RFK Jr revives childhood vaccine task force
In another sign of increased regulatory scrutiny of vaccines in the US, Health and Human Services (HHS) Secretary Robert F Kennedy Jr has brought back a long-defunct task force that focused on the safety of childhood immunisations.
The Task Force on Safer Childhood Vaccines, which was set up in the mid-1980s but dissolved in 1998, was tasked with making recommendations on vaccine use and safety monitoring.
Its reinstatement had been sought by Children's Health Defense, an anti-vaccine advocacy group formerly led by Kennedy, which sued the HHS Secretary for failing to do so on the grounds that he was violating US laws on vaccine monitoring.
The task force will be led by NIH Director Jay Bhattacharya and will also include recently appointed CDC director Susan Monarez and FDA Commissioner Marty Makary. It will deliver its first report to Congress within two years, according to HHS, and its role will be to "improve the safety, quality, and oversight of vaccines administered to American children."
Tasks will include assisting the "development, promotion, and refinement" of childhood vaccines that have fewer serious side effects than those already on the market, and will also draft new guidance on "vaccine development, production, distribution, and adverse reaction reporting," said HHS.
It will work closely with the Advisory Commission on Childhood Vaccines on recommendations, a group that reviews issues relating to the Vaccine Injury Compensation Programme (VICP). In July, Kennedy said he intended to make changes to the programme, claiming it "hobbles claimants" and "has devolved into a morass of inefficiency, favouritism, and outright corruption."

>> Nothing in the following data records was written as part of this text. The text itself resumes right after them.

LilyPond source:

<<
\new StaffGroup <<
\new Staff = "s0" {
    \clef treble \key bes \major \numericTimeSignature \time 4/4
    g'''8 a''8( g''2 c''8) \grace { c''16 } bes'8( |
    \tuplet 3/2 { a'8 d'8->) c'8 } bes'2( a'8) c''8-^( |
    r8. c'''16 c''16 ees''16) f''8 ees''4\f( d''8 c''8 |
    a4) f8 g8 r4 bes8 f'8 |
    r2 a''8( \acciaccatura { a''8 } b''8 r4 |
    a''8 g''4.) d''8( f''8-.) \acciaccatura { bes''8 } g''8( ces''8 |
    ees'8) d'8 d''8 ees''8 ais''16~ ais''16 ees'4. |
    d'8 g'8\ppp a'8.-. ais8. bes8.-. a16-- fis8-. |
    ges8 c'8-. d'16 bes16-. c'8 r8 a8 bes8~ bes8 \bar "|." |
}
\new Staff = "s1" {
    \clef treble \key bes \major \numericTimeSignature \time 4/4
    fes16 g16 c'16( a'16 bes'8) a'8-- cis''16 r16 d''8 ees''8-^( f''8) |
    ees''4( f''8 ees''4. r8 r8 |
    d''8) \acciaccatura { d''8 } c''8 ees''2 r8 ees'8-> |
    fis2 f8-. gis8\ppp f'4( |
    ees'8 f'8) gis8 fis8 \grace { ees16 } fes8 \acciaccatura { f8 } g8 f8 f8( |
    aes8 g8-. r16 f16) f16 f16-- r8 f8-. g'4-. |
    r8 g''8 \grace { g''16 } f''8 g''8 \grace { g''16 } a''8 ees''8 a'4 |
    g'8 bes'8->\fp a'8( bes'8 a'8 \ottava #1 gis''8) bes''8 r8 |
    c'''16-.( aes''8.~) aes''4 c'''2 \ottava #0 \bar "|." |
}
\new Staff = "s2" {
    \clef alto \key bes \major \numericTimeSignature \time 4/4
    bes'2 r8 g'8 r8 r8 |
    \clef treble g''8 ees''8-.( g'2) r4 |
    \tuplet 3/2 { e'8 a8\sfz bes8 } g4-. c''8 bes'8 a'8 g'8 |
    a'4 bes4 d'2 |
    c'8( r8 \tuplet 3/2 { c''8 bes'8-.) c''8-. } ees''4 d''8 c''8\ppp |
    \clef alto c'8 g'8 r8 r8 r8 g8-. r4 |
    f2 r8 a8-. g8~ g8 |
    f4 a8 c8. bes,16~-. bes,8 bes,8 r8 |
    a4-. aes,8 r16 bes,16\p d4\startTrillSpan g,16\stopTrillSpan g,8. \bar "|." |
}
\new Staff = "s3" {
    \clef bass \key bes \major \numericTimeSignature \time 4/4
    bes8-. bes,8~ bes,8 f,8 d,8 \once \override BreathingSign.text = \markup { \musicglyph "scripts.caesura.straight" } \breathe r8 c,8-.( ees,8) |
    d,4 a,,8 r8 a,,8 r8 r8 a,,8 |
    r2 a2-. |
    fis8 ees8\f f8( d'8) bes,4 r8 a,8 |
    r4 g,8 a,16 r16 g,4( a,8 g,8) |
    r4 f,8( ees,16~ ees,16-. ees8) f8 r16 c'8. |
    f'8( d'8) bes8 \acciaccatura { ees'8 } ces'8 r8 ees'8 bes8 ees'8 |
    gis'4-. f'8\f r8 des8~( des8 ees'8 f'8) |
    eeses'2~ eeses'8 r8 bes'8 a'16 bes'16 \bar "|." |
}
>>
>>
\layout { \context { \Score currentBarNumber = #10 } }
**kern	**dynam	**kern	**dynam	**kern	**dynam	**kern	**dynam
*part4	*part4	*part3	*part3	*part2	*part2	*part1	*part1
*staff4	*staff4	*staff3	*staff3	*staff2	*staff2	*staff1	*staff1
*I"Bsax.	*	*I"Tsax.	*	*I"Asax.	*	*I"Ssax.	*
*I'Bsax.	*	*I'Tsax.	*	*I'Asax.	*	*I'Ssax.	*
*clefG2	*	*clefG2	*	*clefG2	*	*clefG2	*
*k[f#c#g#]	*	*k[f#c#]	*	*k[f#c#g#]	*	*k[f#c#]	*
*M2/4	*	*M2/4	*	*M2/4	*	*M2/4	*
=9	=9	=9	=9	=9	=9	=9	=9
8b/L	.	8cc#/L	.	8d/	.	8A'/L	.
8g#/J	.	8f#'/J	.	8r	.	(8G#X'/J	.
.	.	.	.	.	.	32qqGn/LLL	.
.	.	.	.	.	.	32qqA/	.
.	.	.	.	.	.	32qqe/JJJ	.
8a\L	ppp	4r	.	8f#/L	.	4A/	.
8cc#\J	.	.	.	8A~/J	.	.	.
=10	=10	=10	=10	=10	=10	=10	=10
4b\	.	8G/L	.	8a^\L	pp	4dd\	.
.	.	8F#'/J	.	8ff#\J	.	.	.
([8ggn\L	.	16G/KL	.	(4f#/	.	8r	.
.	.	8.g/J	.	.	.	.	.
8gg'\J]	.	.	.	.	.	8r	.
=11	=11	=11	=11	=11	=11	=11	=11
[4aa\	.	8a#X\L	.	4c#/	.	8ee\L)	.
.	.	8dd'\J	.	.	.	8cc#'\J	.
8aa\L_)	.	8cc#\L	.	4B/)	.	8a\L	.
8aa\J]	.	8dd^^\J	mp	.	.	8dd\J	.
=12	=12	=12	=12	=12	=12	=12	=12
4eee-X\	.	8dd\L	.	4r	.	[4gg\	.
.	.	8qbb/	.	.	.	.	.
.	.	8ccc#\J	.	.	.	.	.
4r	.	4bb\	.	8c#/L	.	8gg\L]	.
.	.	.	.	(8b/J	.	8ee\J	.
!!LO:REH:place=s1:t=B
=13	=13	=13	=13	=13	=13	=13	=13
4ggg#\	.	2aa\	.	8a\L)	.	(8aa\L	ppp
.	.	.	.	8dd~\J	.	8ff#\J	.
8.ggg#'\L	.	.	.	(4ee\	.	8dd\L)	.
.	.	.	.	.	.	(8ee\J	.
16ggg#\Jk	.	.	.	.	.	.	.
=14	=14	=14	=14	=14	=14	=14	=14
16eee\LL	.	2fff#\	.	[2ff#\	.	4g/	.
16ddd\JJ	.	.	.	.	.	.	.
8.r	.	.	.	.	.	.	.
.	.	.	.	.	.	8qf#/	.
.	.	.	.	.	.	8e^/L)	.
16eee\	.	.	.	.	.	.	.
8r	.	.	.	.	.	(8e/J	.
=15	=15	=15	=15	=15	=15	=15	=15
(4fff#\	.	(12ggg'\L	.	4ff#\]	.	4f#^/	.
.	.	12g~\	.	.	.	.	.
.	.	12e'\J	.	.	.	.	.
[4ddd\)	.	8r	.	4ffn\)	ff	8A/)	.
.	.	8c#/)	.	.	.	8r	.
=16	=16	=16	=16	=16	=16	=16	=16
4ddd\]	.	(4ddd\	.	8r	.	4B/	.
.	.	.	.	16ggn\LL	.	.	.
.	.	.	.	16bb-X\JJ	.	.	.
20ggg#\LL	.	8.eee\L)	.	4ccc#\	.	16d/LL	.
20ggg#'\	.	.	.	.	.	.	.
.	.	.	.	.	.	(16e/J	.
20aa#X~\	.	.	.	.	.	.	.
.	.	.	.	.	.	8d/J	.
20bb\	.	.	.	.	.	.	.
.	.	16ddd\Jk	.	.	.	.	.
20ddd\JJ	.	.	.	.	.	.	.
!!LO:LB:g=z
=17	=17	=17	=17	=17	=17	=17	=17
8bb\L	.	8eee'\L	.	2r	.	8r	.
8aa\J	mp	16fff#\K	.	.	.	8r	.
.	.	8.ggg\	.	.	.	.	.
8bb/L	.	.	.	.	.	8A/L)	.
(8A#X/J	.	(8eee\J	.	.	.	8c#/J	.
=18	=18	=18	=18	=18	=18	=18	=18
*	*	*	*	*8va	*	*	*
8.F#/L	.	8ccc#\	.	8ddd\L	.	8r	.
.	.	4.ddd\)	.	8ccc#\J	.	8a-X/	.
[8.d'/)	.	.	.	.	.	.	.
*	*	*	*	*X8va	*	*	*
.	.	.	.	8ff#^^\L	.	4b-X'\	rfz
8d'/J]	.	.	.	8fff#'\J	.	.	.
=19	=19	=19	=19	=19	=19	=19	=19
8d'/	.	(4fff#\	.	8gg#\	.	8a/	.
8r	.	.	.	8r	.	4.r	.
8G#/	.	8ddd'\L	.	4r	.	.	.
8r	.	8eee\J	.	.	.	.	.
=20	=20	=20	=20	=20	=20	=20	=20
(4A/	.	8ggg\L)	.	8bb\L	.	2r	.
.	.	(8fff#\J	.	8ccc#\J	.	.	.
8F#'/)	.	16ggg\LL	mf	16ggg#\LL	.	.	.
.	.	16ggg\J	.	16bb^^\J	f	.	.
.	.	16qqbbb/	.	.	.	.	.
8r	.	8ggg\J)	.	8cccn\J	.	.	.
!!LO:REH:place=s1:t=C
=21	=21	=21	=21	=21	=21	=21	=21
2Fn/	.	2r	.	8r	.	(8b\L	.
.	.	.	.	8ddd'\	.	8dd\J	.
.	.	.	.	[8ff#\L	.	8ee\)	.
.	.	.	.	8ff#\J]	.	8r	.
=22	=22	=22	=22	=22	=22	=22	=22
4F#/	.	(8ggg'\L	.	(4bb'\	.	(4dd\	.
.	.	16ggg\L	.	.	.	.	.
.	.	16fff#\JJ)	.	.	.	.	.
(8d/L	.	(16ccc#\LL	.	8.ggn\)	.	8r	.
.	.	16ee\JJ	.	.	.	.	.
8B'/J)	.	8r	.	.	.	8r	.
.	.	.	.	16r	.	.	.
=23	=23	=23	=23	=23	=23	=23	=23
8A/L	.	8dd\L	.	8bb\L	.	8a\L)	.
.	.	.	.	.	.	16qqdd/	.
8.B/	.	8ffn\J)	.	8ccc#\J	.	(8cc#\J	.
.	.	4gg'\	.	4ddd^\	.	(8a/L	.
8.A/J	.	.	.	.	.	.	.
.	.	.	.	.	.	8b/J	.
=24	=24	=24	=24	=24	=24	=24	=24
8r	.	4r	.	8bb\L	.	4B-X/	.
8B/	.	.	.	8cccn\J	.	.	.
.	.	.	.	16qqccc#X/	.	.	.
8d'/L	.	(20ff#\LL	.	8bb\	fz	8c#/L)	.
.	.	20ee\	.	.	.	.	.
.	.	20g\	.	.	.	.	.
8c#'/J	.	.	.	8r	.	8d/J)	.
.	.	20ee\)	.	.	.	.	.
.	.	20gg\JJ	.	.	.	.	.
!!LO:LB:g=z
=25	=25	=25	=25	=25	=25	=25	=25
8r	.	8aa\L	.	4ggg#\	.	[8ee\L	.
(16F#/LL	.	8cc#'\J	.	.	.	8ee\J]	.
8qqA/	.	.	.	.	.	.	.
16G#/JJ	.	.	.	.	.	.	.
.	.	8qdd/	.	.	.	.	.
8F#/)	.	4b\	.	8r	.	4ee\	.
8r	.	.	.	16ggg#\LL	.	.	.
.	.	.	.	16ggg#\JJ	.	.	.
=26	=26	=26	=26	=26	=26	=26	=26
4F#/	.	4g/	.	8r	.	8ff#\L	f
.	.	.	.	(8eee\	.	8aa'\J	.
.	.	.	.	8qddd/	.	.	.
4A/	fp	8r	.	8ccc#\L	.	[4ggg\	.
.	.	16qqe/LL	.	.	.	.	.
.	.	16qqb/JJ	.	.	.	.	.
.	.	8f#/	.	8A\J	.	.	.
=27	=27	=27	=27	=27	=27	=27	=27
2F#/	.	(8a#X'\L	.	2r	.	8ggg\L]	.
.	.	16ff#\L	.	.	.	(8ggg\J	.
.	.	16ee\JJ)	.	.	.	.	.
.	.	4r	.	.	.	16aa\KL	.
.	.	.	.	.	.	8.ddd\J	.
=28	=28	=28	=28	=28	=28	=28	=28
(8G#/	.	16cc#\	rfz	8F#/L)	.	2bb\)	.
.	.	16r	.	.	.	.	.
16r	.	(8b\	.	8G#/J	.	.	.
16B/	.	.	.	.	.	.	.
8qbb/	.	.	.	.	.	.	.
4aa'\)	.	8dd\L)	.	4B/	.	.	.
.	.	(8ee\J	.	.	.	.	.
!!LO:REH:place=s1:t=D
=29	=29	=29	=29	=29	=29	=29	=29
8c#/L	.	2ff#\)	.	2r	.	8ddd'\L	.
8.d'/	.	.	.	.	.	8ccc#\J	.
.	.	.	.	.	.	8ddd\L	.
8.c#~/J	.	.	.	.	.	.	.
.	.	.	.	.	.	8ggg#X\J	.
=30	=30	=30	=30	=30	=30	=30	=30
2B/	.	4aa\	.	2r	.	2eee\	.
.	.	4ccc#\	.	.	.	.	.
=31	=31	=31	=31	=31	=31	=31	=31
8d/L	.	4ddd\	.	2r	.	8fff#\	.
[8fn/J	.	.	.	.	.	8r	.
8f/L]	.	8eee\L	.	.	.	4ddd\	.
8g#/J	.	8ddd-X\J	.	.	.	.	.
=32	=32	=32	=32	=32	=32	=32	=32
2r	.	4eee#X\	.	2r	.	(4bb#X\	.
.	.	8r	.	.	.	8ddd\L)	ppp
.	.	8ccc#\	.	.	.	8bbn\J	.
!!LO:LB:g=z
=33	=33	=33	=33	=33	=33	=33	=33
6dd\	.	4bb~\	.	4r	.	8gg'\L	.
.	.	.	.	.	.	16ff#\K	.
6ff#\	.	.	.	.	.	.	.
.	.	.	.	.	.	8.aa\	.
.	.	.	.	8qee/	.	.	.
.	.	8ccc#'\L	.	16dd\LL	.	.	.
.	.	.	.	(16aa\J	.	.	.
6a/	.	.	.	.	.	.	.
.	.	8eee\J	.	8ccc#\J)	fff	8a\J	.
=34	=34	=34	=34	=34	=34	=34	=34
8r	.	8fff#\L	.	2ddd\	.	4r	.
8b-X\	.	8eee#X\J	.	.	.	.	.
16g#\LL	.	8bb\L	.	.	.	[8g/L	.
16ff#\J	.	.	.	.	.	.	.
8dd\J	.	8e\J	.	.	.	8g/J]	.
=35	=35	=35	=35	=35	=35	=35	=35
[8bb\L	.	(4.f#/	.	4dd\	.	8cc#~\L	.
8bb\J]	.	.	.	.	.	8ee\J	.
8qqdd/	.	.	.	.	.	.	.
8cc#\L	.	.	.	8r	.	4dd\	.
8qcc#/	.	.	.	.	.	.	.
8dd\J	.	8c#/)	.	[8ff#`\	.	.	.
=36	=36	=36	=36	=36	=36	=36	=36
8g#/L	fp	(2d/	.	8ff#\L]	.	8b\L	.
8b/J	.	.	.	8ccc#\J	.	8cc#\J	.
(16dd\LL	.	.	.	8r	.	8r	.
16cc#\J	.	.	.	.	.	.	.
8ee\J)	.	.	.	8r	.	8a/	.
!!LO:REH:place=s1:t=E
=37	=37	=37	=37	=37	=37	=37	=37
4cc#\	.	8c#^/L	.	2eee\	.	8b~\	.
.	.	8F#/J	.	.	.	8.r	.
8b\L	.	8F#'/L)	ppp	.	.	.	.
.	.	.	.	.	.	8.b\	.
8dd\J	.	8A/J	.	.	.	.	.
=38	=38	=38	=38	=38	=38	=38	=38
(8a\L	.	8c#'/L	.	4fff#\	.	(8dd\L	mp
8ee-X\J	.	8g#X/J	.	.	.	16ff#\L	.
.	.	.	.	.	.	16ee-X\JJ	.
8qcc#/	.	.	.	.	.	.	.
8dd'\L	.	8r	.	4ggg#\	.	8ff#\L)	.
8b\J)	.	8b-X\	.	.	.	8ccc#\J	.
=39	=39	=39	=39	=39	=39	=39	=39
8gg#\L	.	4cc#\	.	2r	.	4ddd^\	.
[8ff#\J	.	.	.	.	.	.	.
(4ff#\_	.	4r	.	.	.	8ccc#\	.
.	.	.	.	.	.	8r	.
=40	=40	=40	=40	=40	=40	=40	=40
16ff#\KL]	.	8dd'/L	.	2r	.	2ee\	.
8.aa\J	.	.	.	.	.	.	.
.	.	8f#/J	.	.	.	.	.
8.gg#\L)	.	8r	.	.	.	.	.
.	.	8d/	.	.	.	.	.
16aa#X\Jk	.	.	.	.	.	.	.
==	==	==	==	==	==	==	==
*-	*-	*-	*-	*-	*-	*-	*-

The Infectious Diseases Society of America (IDSA) has said any changes to the VICP must be "made in a transparent way, with involvement from Congress, professional societies that have vaccine expertise, and patient advocacy organisations."
Dr Paul Offit, a vaccine scientist at Children's Hospital of Philadelphia and a member of the FDA's Vaccines and Related Biological Products Advisory Committee (VRBPAC), told CNN that Kennedy "is an anti-vaccine activist who has these fixed, immutable, science-resistant beliefs that vaccines are dangerous. He is in a position now to be able to set up task forces like this one, who will find some way to support his notion that vaccines are doing more harm than good."
Under Kennedy, the HHS has cut federal funding for mRNA vaccines, removed COVID-19 shots from the CDC's routine immunisation recommendations for healthy children and pregnant women, and fired the CDC's Advisory Committee on Immunisation Practices (ACIP), subsequently stacking it with members who are more closely aligned with his thinking on vaccines.
There have also been cuts to funding for immunisation programmes, the launch of an inquiry into the debunked idea that vaccines can cause autism, and a recommendation to ban the vaccine preservative thimerosal, despite more than 20 years of research that has backed its safety.